Figure 3 Captured waveform containing possible ADS-B messages.

Step 2 – Design the Receiver Algorithms in MATLAB and Simulink

MATLAB and Simulink were used to design signal processing algorithms that receive and decode wireless transmissions. ADS-B uses short messages of 112 bits transmitted at 1 Mb/sec and a form of amplitude modulation called pulse position modulation. Detecting and decoding these messages presents several challenges typical in wireless receiver design, including:

  • Detecting transmissions of interest using a message preamble
  • Aligning the bit detection algorithm to the first message bit
  • Making bit decisions based on modulated waveforms
  • Calculating a checksum to verify the message is valid
  • Decoding the individual bit fields.

The engineers used MATLAB to test a number of design ideas which allowed them to find a promising solution quickly. The design was then converted to Simulink and elaborations were made to the model to increase the clock rate and reduce the area of design.

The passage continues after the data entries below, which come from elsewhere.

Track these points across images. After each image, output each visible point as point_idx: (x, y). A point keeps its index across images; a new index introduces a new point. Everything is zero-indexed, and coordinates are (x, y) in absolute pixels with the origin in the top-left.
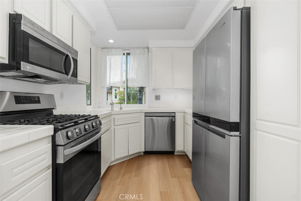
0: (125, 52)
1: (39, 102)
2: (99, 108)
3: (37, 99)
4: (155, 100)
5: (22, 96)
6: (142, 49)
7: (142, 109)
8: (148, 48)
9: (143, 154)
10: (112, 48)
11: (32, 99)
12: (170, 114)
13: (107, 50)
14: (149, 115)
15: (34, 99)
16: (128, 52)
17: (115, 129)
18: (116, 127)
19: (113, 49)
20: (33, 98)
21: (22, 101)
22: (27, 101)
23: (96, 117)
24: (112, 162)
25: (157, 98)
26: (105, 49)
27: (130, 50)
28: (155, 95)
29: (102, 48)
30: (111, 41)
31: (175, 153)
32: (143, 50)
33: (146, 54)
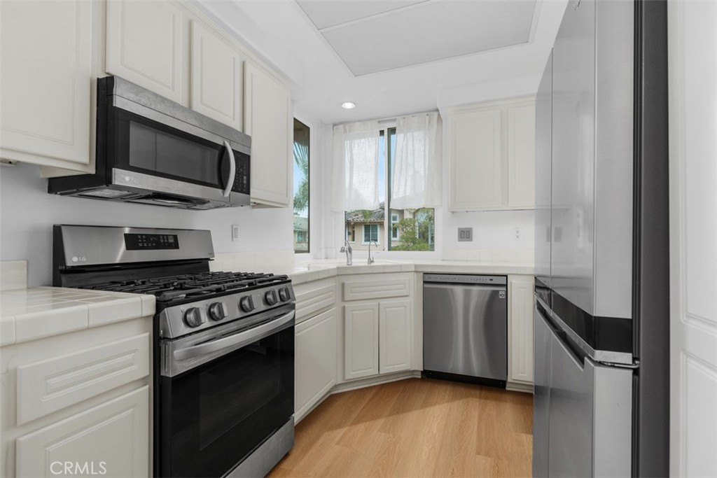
0: (385, 128)
1: (175, 245)
2: (327, 258)
3: (171, 241)
4: (459, 240)
5: (142, 235)
6: (426, 114)
7: (416, 263)
8: (437, 110)
9: (420, 377)
10: (355, 122)
11: (162, 241)
12: (491, 280)
13: (345, 128)
14: (433, 279)
15: (166, 241)
16: (392, 125)
17: (346, 310)
18: (347, 305)
19: (357, 123)
20: (163, 239)
21: (141, 245)
22: (150, 245)
23: (284, 280)
24: (336, 386)
25: (465, 235)
26: (340, 126)
27: (395, 120)
28: (459, 229)
29: (334, 125)
30: (348, 106)
31: (507, 385)
32: (427, 117)
33: (435, 125)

Step 3 – Verify the Design with Live RF Signals

Hardware-in-the-loop testing provided a good intermediate step to verify that the radio could be configured correctly and the software design remained error-free.  Analog Devices provided an IIO System object that enabled the RF signal captured by the Zynq radio platform to be streamed directly into the Simulink model of the ADS-B receiver. This incremental step was useful for verifying that the AD9361 transceiver was configured correctly, proving that the Simulink model could successfully demodulate the live ADS-B transmissions, and confirming that the algorithm design would work over the range of environmental conditions experienced by the radio interface.  Figure 3 shows an example of ADS-B waveform data captured off the air.

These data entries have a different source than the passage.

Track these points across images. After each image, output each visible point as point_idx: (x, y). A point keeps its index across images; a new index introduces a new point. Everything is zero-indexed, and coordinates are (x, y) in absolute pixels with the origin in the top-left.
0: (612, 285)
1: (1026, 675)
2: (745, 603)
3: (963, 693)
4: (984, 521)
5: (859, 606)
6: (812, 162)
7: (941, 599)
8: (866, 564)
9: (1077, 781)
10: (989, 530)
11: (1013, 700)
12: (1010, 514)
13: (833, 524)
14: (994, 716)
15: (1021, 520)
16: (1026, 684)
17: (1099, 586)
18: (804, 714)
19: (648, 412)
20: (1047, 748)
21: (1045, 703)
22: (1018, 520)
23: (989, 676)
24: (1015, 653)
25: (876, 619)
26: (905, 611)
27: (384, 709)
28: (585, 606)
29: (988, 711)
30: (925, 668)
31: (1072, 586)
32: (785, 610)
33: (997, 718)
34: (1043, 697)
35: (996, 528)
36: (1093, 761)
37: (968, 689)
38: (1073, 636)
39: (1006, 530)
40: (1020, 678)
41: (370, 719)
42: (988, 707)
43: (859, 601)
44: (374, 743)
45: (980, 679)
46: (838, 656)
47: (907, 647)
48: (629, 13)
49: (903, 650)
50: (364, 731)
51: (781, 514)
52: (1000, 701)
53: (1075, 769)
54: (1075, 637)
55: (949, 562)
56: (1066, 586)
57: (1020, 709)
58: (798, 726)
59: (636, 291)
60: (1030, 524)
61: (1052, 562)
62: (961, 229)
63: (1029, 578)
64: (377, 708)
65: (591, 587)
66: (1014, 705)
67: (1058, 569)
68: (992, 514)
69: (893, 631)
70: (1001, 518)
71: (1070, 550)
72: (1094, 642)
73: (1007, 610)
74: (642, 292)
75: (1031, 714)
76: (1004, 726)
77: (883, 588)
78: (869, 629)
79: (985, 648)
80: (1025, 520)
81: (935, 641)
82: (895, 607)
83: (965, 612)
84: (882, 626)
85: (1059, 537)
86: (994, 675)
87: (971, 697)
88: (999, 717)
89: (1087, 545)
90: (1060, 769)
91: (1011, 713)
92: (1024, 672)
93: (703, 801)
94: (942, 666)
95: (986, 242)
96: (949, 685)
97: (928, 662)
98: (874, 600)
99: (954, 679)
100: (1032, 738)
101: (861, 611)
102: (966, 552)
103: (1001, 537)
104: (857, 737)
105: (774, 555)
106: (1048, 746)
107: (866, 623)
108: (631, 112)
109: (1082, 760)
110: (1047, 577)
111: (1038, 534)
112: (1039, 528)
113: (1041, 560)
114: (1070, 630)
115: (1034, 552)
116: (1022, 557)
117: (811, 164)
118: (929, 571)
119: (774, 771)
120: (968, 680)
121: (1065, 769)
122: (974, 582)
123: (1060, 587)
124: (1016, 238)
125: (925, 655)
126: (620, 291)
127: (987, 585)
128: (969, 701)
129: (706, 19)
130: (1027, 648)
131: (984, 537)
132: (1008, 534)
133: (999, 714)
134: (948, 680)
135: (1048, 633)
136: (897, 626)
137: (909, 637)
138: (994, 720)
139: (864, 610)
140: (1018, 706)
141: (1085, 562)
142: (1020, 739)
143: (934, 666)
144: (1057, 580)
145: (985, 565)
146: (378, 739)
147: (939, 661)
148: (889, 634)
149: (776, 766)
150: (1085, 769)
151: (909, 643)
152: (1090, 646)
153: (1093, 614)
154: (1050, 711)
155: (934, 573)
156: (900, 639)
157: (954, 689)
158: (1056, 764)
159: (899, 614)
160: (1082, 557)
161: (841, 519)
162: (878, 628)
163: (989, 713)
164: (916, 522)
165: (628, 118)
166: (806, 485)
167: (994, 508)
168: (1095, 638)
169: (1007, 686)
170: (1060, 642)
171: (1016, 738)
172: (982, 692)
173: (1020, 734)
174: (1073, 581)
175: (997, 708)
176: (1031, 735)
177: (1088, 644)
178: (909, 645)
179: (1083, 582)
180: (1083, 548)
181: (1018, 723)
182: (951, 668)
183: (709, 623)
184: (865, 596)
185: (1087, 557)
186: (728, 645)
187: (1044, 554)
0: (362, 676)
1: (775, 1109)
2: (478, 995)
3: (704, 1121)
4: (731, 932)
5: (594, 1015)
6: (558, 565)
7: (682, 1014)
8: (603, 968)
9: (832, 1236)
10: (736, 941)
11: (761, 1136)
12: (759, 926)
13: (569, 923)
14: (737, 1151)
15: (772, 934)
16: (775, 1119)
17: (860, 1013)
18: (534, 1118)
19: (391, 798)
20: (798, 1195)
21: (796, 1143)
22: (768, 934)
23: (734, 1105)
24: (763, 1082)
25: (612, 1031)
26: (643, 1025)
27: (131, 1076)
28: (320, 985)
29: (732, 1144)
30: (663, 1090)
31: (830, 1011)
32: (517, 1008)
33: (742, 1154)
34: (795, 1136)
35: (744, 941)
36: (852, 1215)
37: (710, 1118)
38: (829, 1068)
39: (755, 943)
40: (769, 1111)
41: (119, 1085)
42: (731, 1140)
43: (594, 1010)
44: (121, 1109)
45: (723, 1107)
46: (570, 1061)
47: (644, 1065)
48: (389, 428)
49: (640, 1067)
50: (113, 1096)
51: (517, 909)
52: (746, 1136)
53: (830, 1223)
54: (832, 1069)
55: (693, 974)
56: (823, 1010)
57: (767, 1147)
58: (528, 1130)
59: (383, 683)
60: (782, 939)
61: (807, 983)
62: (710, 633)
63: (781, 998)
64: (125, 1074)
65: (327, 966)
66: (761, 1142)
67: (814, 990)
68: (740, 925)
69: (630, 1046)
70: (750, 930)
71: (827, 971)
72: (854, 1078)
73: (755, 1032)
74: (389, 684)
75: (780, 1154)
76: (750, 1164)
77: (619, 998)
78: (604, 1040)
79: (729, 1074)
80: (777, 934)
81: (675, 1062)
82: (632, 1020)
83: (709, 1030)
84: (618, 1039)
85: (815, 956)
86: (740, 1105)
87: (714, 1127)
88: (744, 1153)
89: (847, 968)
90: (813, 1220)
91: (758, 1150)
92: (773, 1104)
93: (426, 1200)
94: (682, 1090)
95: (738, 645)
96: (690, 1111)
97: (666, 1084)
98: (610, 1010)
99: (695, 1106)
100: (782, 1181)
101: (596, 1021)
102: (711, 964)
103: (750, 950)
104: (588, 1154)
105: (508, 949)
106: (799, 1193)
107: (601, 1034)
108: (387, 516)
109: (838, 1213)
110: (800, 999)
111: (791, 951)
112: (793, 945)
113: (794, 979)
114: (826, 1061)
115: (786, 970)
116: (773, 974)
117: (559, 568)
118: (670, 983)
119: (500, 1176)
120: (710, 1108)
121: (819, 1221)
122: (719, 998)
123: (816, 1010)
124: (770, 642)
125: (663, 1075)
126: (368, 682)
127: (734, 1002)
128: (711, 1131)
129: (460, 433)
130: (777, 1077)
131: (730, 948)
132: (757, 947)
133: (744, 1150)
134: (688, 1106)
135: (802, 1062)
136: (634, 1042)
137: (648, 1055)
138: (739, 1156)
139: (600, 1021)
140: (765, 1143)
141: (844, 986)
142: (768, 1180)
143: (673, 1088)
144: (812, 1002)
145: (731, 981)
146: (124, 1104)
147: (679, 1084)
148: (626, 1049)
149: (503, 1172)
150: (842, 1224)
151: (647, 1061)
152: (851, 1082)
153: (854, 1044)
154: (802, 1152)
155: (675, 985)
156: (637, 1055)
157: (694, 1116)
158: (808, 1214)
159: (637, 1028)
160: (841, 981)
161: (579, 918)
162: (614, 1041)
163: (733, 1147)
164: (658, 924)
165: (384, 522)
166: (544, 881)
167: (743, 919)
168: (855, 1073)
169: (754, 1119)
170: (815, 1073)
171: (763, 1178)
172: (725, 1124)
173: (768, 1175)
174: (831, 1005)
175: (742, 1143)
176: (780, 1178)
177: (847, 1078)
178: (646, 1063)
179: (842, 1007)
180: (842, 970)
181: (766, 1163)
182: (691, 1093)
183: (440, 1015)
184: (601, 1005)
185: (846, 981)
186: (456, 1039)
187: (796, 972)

Step 4 – Generate Code and Verify Real-Time Performance

The C and HDL code needed to program the Zynq SoC was generated from the Simulink model of the ADS-B receiver using HDL Coder and MATLAB Coder.  The Xilinx Vivado Design Suite was scripted behind the scenes to download the code to the Zynq radio platform, and then tests were run with pre-recorded IQ data to verify the Zynq code was functioning correctly.

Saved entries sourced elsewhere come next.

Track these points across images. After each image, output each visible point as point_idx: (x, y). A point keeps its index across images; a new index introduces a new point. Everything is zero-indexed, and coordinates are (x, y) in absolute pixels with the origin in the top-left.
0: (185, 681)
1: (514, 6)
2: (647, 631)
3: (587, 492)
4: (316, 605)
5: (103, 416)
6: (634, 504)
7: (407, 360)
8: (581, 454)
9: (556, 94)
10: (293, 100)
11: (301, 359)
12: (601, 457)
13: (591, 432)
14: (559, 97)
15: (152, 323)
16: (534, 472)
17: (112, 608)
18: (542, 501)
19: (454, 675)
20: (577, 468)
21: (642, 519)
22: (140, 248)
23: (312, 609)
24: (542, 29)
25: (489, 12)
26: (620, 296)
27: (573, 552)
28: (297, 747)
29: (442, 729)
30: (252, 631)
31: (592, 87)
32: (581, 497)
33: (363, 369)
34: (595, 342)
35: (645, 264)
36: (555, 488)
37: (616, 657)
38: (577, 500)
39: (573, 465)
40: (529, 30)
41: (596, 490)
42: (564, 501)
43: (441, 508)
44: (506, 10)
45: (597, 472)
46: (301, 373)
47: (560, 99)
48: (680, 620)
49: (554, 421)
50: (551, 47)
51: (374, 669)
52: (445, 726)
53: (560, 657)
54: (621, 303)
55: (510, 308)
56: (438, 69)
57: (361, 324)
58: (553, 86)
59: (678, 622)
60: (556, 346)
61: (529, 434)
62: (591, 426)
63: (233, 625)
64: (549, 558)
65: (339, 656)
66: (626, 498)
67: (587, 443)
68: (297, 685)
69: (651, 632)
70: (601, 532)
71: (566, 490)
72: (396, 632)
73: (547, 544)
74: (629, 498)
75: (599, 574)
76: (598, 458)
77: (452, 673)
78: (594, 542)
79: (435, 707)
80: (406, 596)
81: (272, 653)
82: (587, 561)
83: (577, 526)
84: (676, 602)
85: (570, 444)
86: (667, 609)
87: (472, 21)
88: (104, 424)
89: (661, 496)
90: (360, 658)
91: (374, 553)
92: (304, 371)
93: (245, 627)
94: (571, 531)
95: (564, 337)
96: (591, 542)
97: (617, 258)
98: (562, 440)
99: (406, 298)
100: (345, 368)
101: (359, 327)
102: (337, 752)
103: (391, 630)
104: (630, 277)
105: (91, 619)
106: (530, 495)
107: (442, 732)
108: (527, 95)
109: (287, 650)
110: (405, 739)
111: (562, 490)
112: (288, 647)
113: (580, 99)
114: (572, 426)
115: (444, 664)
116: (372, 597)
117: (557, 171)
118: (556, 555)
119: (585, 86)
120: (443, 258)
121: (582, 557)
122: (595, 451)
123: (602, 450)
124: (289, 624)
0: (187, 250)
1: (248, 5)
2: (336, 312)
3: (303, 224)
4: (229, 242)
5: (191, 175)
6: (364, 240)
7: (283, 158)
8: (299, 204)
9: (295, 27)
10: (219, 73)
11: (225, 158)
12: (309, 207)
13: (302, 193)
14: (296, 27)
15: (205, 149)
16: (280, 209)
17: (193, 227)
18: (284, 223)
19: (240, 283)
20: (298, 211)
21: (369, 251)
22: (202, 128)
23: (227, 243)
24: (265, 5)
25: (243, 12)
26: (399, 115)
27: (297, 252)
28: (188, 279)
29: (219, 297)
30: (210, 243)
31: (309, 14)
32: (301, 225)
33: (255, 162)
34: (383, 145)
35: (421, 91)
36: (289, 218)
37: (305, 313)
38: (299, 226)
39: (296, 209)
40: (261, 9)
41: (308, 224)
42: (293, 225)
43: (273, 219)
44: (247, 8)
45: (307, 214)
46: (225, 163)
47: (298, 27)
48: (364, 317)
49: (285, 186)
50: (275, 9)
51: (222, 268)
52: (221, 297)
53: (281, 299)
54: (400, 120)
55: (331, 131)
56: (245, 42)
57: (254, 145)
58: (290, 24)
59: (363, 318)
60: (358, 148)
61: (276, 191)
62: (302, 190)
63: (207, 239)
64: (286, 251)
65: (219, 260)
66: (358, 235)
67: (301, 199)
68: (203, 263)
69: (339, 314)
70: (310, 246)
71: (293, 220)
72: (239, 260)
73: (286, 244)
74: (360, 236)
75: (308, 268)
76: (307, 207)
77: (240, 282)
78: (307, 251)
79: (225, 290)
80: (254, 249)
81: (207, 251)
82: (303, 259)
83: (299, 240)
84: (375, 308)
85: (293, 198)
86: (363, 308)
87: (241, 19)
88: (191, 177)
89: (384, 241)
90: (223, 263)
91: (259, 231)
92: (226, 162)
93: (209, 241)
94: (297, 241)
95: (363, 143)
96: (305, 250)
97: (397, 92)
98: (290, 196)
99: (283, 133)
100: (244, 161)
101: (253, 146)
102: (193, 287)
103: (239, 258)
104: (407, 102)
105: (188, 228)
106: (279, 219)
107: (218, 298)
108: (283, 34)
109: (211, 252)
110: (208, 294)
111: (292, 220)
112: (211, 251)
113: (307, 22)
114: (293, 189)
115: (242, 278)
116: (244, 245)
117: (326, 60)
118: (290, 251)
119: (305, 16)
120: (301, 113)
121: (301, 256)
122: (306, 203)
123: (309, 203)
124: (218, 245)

The last step in the design-to-production process was to disconnect from the host PC and verify that the ADS-B receiver would run in real-time on the Zynq radio platform.  In this demonstration, the receiver successfully decoded ADS-B transmissions from aircraft at a distance of over 50 miles, as shown in Figure 4.

Figure 4

Figure 4 Live data results from the ADS-B receiver implemented on the Zynq radio platform.

Conclusion

There were a number of elements that contributed to the successful design and deployment of the wireless receiver, including:

  • The AD9361 transceiver used in this project is a high performance device that is easy to configure, which eliminated the need to develop a custom RF front-end design.
  • MATLAB and Simulink provide a complete signal processing design environment for designing and simulating wireless receiver algorithms.
  • The C and HDL code used to program the Zynq SoC were generated from a Simulink model, allowing the engineering team to dedicate most of their development time to the design of the receiver.
  • Minimal debugging was rquired because the software code matched the design model, and small, incremental steps could be taken to move the design off the host PC and onto the embedded radio platform.

ADS-B is a relatively simple standard that provides a good test case to demonstrate the Model-Based Design approach to building a wireless receiver. Engineers who adopt Model-Based Design and the Zynq SDR platform should be able to follow this workflow to develop more complex and powerful QPSK-, QAM-, and LTE-based SDR systems.